[Data supplied Boundary: Start]

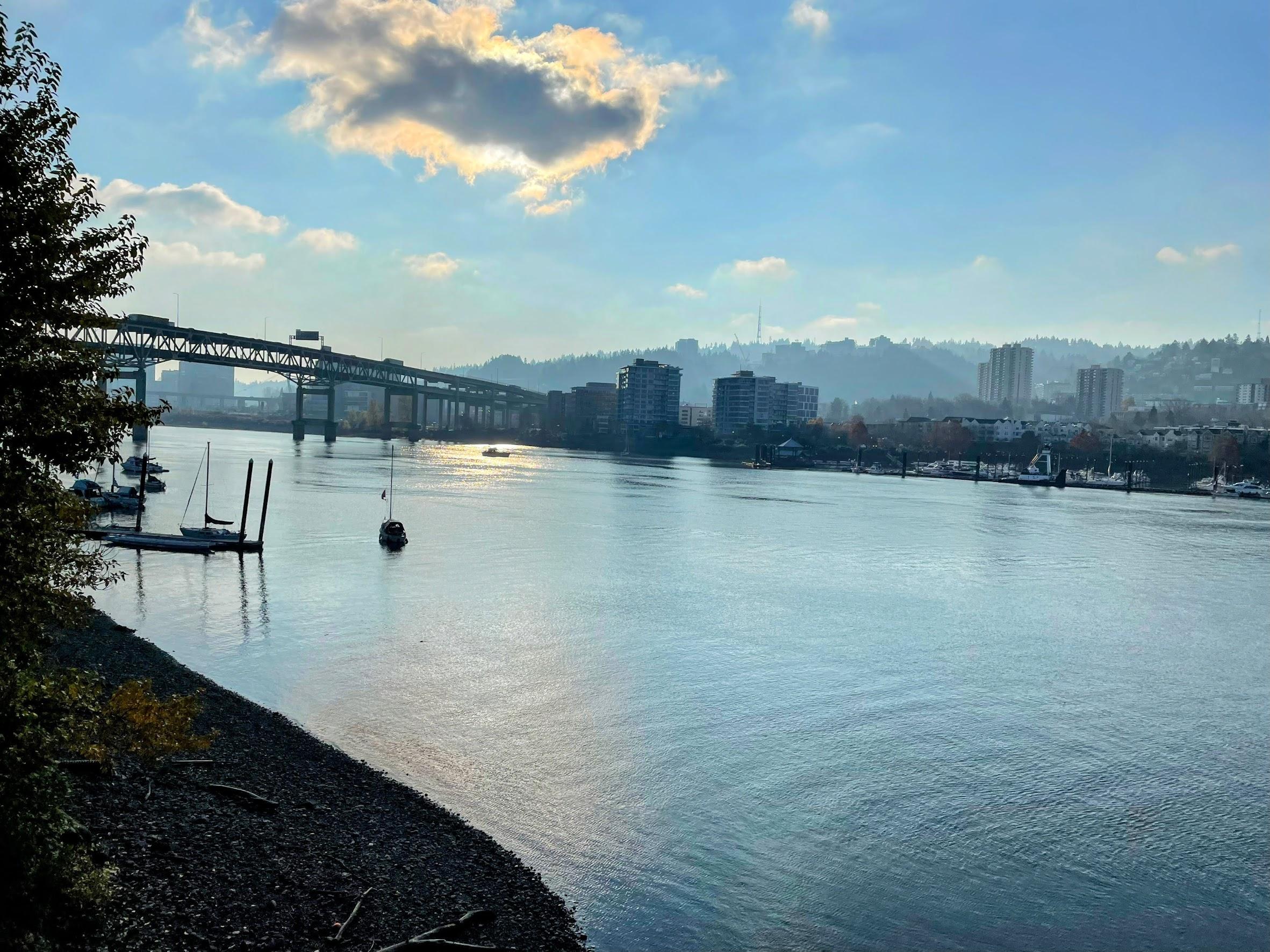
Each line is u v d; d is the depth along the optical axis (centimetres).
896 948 2662
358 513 12650
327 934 2288
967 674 5500
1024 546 11894
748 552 10512
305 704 4459
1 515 1838
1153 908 2916
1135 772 4012
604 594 7569
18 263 1769
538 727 4291
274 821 2888
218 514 11794
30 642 1917
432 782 3609
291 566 8300
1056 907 2908
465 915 2536
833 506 17538
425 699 4616
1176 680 5522
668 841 3228
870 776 3884
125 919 2083
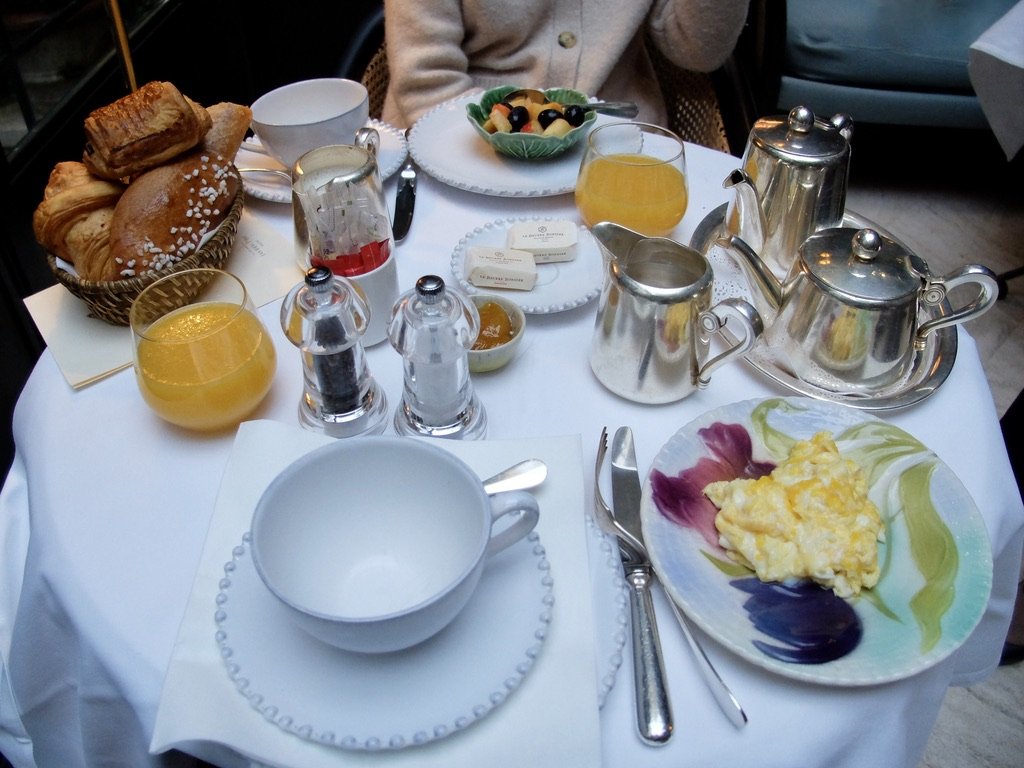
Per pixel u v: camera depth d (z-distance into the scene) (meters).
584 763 0.39
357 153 0.67
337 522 0.47
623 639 0.45
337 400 0.57
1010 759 1.07
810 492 0.50
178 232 0.68
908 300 0.58
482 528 0.41
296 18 2.34
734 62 1.38
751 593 0.47
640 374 0.59
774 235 0.76
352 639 0.38
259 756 0.39
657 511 0.51
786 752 0.42
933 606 0.45
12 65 1.38
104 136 0.66
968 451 0.58
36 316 0.69
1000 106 1.34
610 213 0.77
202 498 0.55
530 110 0.97
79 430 0.60
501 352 0.62
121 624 0.48
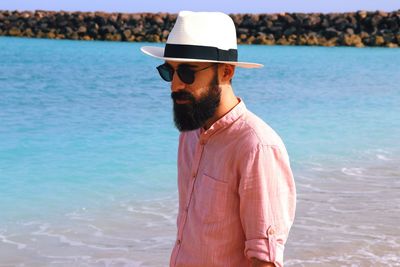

[Data supplied Boundary: End]

**What is being asked:**
Your job is to restate, word for word, only the lines from the one holding "774 235 0.76" through the end of the material; pictures stay out.

**Answer to the exercise:**
774 235 0.76
352 639 0.38
259 756 0.39
657 511 0.51
786 752 0.42
933 606 0.45
12 65 1.38
104 136 0.66
968 451 0.58
36 316 0.69
1000 106 1.34
610 213 0.77
202 498 0.55
530 110 0.97
79 430 0.60
501 352 0.62
121 624 0.48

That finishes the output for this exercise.